EXERCICES À RÉALISER
1. D'après le texte sur l'Arenh, à partir de quelle date EDF met-il fin aux contrats des trois fournisseurs alternatifs ?
2. Poursuivez le texte sur l'Arenh après sa dernière phrase.

EXTRAIT À LIRE
....................
Le mécanisme dit de l’Arenh (Accès régulé à l’électricité nucléaire historique) est une usine à gaz visant à créer artificiellement une concurrence dans la commercialisation en France d’électricité. Il contraint EDF à vendre à ses concurrents de l’électricité nucléaire à des prix artificiellement bas. Dans les faits, ni EDF, ni le consommateur, ni la transition énergétique ne bénéficient de ce mécanisme absurde.

EDF a décidé il y a quelques jours de résilier à partir du 18 juin les contrats d’achat d’électricité nucléaire de trois fournisseurs alternatifs qui avaient porté plainte contre lui, Total Direct Energie, Alpiq et Gazel. Ces derniers considéraient que la crise sanitaire constituait un cas de force majeure pour suspendre ces contrats, ce qu’EDF avait refusé. L’électricien public a rappelé qu’il lui est possible de résilier ces mêmes contrats en cas de suspension de ces contrats au-delà d’une période de deux mois. Il s’agit de fait de représailles contre les trois fournisseurs.
....................
LIGNES DE DONNÉES
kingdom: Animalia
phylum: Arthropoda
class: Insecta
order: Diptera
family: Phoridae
....................
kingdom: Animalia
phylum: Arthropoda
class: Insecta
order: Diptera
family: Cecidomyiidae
....................
RÉPONSES PAR EXERCICE
1. À partir du 18 juin.

2.
EDF contraint de vendre à bas prix de l’électricité nucléaire dont les fournisseurs alternatifs ne veulent plus aujourd’hui

Il s’agit surtout du dernier épisode d’un interminable conflit entre EDF et les fournisseurs alternatifs d’électricité. Résumé des épisodes précédents. Contraints par contrats d’acheter à EDF de l’électricité à prix fixe, les fournisseurs dits alternatifs ont dénoncé un dispositif qui certes, ouvrait la concurrence et leur permettait d’accéder à de l’électricité à des tarifs faibles, mais est devenu avec la pandémie, le confinement et la chute des prix de l’électricité une source de pertes considérables. EDF n’a pas voulu en entendre parler. La Commission de régulation de l’énergie lui a donné raison et a refusé, au début du mois d’avril, l’annulation de tout ou partie des contrats au nom «de la force majeure» tout comme le Conseil d’Etat le 17 avril.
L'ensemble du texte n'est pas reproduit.